Das Hauptgebäude der Fabrik an der Hermann-Ritter-Straße musste saniert, aber nicht von Grund auf angefasst werden. So wie beim Heizwerk und den drei Speichern. „Das war die Frage: Wie viel können wir erhalten?“, sagt Linnemann. Viel, lautete die Antwort nach der Schadstoff-Analyse und dem Befund zur Substanz der Gebäude. „Brinkmann galt als kriegswichtig und ist den Jahren damals kräftig gewachsen“, weiß der Unternehmer, „der Tabak wurde für die Front gebraucht, um die Soldaten ruhig zu stellen.“ Beim Ausbau der Fabrik durfte wegen ihrer Bedeutung Stahlbeton verwendet werden, darum die Festigkeit.

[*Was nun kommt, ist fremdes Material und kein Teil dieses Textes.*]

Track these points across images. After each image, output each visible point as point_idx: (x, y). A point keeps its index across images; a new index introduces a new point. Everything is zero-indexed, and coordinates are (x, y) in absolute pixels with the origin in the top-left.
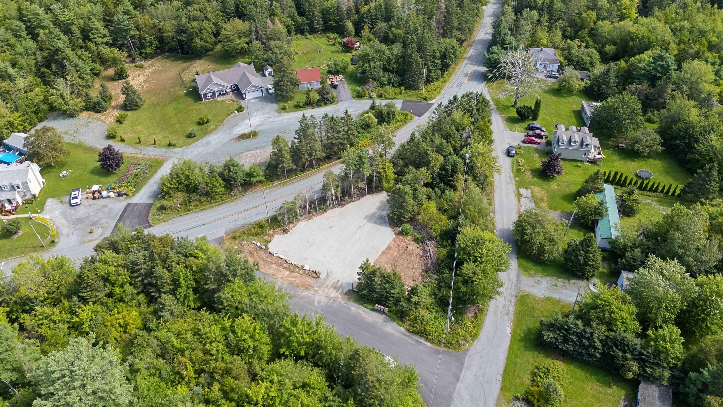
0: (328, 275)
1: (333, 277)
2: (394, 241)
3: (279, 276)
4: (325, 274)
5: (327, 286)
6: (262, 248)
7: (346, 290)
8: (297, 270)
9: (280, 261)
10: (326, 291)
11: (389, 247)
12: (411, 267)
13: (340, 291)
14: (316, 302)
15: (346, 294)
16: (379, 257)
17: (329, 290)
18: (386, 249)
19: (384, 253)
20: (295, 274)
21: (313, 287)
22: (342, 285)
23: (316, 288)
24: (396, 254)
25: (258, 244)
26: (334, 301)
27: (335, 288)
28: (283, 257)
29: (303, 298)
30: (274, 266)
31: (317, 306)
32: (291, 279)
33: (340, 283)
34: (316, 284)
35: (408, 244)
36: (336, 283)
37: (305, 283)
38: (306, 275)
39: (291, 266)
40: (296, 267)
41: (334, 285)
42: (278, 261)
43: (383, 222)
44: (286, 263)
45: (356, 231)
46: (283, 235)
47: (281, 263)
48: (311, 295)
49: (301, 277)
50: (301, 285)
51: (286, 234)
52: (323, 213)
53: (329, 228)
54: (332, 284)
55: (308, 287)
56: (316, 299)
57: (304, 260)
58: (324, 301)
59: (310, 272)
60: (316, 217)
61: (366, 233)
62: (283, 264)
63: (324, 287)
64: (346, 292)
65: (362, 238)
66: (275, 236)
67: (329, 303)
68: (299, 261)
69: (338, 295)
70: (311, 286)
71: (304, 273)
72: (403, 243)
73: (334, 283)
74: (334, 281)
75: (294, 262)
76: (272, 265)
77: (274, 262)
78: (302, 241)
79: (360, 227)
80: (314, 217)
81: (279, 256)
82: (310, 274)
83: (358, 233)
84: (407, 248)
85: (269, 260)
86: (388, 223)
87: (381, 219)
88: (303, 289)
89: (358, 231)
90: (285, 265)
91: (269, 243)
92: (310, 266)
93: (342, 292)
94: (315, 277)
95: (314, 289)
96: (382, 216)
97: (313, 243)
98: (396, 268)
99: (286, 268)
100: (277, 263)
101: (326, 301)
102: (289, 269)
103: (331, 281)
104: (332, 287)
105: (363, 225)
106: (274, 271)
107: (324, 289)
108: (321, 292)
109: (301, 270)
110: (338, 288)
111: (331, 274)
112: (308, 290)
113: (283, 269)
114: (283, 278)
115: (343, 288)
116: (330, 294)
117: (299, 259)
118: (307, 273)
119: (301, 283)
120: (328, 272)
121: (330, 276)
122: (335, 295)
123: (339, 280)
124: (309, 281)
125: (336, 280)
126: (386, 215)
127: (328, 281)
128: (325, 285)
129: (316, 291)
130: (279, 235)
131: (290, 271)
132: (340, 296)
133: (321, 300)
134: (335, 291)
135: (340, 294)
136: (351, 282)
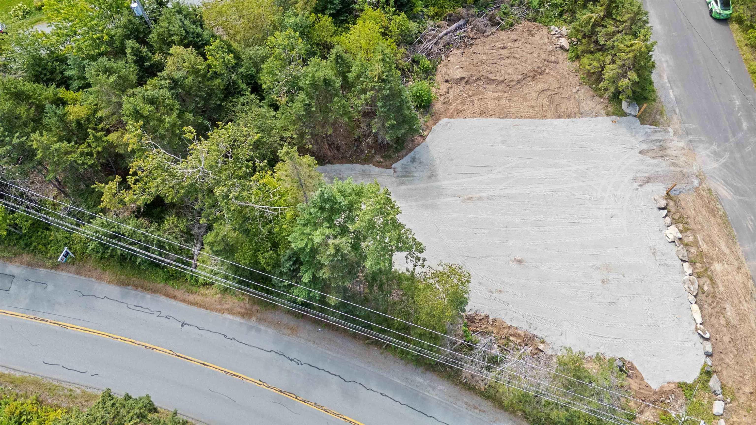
0: (648, 180)
1: (644, 168)
2: (458, 113)
3: (740, 278)
4: (649, 187)
5: (673, 164)
7: (648, 128)
10: (683, 159)
11: (483, 114)
12: (504, 52)
13: (659, 136)
14: (723, 160)
15: (654, 123)
16: (521, 117)
17: (676, 158)
18: (491, 116)
19: (504, 115)
20: (704, 246)
21: (696, 189)
22: (646, 141)
23: (696, 182)
24: (490, 95)
26: (688, 134)
27: (663, 148)
29: (737, 191)
30: (730, 312)
31: (727, 155)
32: (723, 246)
33: (645, 147)
34: (687, 188)
35: (448, 85)
36: (650, 154)
37: (704, 211)
38: (687, 223)
39: (697, 269)
40: (690, 256)
41: (659, 155)
42: (711, 315)
43: (416, 164)
44: (701, 287)
45: (488, 198)
46: (636, 365)
47: (710, 300)
48: (718, 180)
49: (699, 230)
50: (715, 217)
51: (627, 359)
52: (487, 317)
53: (525, 265)
54: (660, 160)
55: (705, 199)
56: (715, 165)
57: (658, 253)
58: (706, 149)
59: (674, 219)
60: (514, 325)
61: (479, 178)
62: (708, 294)
63: (678, 169)
64: (651, 124)
65: (500, 176)
66: (655, 386)
67: (702, 138)
68: (669, 262)
69: (671, 134)
70: (699, 194)
71: (687, 230)
72: (451, 96)
73: (656, 158)
74: (653, 161)
75: (686, 269)
76: (733, 318)
77: (723, 322)
78: (614, 301)
79: (469, 201)
80: (519, 332)
81: (699, 320)
82: (677, 217)
83: (491, 193)
84: (462, 78)
85: (727, 339)
86: (412, 154)
87: (410, 173)
88: (719, 206)
89: (484, 195)
90: (706, 288)
91: (690, 381)
92: (660, 230)
93: (660, 131)
94: (675, 201)
95: (700, 183)
96: (398, 177)
97: (598, 268)
98: (529, 75)
99: (711, 279)
100: (717, 312)
101: (701, 146)
102: (706, 270)
103: (657, 166)
104: (666, 156)
105: (458, 198)
106: (740, 302)
107: (684, 167)
108: (694, 168)
109: (686, 240)
110: (658, 144)
111: (639, 174)
112: (711, 194)
113: (718, 282)
114: (736, 264)
115: (650, 136)
116: (683, 148)
117: (668, 266)
118: (681, 223)
119: (713, 221)
120: (641, 185)
121: (646, 175)
122: (676, 139)
123: (641, 152)
124: (692, 208)
125: (645, 157)
126: (392, 170)
127: (660, 169)
128: (672, 168)
129: (701, 177)
130: (642, 379)
131: (710, 264)
132: (670, 130)
133: (708, 156)
134: (668, 144)
135: (666, 131)
136: (623, 131)
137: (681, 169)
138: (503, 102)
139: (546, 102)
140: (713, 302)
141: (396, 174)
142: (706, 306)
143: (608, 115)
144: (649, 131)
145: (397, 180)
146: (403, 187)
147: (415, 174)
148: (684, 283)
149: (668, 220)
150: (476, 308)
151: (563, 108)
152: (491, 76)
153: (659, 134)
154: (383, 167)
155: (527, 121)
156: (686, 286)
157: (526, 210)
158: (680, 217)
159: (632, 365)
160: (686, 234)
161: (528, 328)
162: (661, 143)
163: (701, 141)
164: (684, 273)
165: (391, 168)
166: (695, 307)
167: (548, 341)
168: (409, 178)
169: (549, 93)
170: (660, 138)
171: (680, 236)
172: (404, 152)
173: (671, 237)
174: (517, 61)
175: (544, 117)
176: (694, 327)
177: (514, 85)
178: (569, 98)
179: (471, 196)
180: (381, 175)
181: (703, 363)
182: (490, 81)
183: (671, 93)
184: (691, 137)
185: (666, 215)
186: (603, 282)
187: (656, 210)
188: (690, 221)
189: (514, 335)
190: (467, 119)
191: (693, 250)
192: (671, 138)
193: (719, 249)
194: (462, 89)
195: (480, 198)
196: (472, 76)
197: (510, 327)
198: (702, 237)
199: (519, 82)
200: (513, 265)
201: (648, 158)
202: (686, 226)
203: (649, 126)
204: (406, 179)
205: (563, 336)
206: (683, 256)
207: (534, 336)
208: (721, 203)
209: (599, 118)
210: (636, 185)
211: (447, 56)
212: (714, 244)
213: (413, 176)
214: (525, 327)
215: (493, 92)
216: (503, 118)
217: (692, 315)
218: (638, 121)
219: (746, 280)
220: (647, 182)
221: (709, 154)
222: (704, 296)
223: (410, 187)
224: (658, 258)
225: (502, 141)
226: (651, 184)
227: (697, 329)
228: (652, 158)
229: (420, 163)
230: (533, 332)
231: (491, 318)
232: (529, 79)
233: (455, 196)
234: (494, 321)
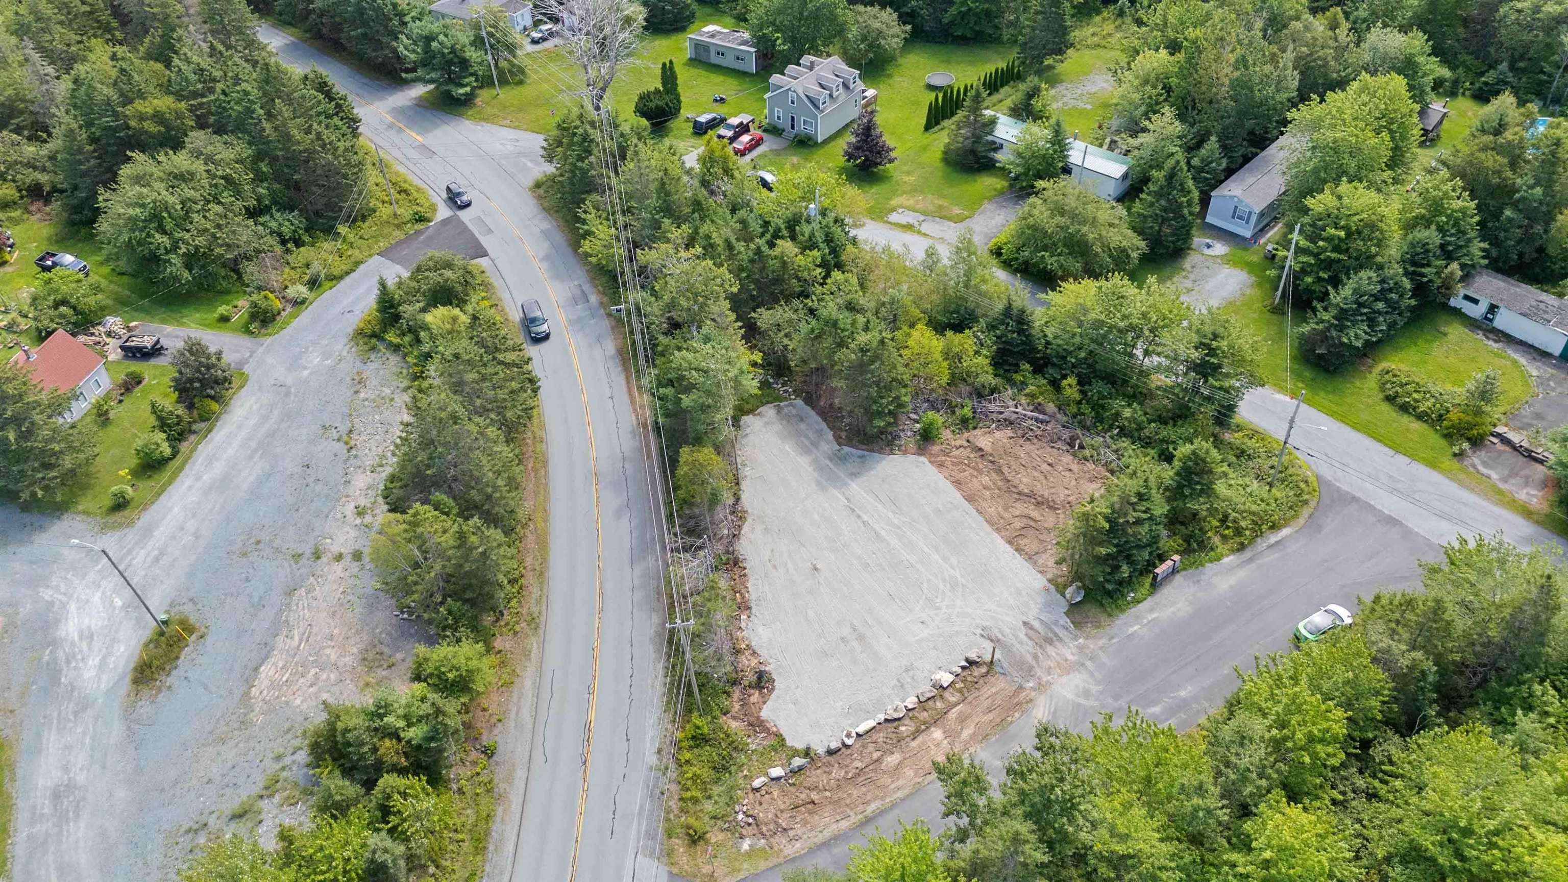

Der Bestand ist mittlerweile weitgehend entwickelt. Mit dem Neubau zögert Justus Grosse wegen des schwierigen Marktes noch, auch wenn die ersten 100 Wohnungen jetzt in die Planung gehen. Weitere Häuser sollen vor allem in der Nähe der „Grünen Mitte“ entstehen; sie werden in den Prospekten Parkvillen und Fleethäuser genannt. Ist erst einmal alles fertig, was durchaus noch fünf Jahre dauern kann, hat Grosse nach eigenen Angaben rund 700 Millionen Euro investiert – für ein in jeder Hinsicht gemischtes Quartier, in dem auch Menschen mit schmalem Geldbeutel leben. 30 Prozent der Wohnungen werden öffentlich gefördert. Dann liegt der Quadratmeterpreis nicht bei zwölf oder 13 Euro, wie bei den frei finanzierten Einheiten, sondern bei etwa der Hälfte.